By the union bound that the probability of union events is at most the sum of the probability of each event, the probability that there is an element e which is not covered \(r_e\) times is at most \(n\times O(\frac{1}{n^3})=O(\frac{1}{n^2})\) since there are at most n elements.

Hence, the randomized algorithm produces a feasible solution with high probability \(1-O(\frac{1}{n^2})>\frac{1}{2}\).

Second, we show that the expected cost of the solution of randomized algorithms is \(O(\log n)\) times the fractional solution.

Let \(B_i\) denote the event that \(V(S,i)\le x_S\). Then, \(Pr(B_i=1)=x_S\). The probability that the set S is chosen to the solution is at most the probability that there exists an \(i, 1\le i\le 4\ln n\), such that \(V(S,i)\le x_S\).

Thus, the probability that S is chosen to the solution is at most the probability of \(\bigcup _{i=1}^{4\ln n}B_i\). By the union bound this probability is at most the sum of the probabilities of the different events, which is \(4x_S\ln n\). Therefore, using the linearity of expectation, the expected cost of the solution is at most \(4\ln n\) times the cost of the fractional solution.
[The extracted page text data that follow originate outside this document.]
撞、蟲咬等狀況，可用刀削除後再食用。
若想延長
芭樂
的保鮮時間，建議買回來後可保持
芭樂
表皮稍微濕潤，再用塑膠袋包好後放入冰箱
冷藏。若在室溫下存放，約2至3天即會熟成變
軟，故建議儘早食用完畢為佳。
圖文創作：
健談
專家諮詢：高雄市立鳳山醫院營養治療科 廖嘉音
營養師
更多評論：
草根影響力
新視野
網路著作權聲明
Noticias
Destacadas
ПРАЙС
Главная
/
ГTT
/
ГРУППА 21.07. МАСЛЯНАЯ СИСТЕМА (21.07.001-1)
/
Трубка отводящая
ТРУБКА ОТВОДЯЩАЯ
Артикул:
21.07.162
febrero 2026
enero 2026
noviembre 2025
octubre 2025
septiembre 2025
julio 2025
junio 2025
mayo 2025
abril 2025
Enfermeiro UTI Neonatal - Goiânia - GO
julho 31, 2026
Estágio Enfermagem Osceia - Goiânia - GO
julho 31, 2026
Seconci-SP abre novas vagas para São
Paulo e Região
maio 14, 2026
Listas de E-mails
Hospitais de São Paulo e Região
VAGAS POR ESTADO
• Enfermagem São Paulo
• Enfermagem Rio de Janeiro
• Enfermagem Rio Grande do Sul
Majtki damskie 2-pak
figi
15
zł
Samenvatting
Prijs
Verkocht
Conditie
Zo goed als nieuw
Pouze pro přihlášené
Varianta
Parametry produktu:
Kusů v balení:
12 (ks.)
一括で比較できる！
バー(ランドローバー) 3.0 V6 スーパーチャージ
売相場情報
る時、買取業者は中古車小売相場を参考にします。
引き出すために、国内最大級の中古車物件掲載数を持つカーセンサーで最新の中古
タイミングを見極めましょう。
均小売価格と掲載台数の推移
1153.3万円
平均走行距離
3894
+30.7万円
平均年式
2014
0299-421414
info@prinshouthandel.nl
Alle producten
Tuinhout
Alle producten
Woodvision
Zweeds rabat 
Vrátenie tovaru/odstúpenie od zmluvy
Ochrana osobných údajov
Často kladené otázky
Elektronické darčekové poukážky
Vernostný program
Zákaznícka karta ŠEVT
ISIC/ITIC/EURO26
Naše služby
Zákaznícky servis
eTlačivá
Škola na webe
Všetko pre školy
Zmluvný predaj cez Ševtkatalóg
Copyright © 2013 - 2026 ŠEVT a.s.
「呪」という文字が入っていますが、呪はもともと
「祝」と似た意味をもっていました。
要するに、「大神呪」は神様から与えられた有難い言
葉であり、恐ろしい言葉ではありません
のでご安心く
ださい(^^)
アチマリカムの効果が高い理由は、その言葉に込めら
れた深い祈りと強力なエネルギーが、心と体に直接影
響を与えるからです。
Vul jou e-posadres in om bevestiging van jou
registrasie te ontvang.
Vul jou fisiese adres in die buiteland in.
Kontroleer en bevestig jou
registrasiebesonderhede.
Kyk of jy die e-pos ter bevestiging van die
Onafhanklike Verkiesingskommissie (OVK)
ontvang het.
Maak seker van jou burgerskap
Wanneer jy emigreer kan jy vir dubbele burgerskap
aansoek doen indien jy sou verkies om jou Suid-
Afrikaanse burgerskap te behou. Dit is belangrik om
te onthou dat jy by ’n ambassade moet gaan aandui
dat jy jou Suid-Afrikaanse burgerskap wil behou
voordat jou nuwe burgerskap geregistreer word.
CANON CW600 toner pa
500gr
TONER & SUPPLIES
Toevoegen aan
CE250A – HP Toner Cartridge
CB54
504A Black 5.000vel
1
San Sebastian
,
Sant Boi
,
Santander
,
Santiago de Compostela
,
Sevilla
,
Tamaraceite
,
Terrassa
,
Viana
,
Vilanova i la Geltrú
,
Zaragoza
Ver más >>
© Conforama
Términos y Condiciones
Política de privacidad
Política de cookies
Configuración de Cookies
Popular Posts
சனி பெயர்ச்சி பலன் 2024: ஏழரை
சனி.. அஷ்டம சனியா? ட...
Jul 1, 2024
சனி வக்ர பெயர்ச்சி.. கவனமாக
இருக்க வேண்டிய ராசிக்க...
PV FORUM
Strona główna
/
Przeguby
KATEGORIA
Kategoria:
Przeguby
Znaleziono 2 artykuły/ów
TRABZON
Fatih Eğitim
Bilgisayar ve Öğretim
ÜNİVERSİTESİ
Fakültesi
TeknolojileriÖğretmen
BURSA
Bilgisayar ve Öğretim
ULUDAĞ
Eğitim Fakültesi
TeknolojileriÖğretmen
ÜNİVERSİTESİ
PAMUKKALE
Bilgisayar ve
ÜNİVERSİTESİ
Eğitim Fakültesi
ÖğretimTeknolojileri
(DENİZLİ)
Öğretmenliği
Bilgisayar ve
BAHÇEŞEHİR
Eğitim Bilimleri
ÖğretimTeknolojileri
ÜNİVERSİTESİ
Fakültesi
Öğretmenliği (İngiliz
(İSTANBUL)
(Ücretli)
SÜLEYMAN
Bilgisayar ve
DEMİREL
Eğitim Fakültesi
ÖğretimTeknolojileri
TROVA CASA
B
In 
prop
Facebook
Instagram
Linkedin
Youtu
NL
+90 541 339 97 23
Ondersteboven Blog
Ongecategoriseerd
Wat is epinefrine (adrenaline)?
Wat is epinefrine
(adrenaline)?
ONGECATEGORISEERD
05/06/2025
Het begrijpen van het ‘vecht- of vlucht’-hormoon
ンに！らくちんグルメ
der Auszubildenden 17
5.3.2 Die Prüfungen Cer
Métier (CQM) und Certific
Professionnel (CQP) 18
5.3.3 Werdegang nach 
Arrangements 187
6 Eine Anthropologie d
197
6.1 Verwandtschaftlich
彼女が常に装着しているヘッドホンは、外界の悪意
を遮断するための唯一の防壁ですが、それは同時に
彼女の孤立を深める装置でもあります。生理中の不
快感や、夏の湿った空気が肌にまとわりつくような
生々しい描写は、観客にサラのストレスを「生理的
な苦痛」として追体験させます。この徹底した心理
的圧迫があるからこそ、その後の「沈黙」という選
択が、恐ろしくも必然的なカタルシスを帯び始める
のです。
By Theorem 1, the cost of the fractional solution is \(2(1+\ln m)\) times the optimal solution. So the competitive ratio of the randomized algorithm is \(8(1+\ln m)\ln n\).    \(\square \)

4 Conclusion

In this paper, we have studied the online version of the weighted set multi-cover problem. We have proposed a \(8(1+\ln m)\ln n\)-competitive randomized algorithm for this problem based on the primal-dual method. An interesting open problem is to design deterministic algorithms for the online weighted set multi-cover problem.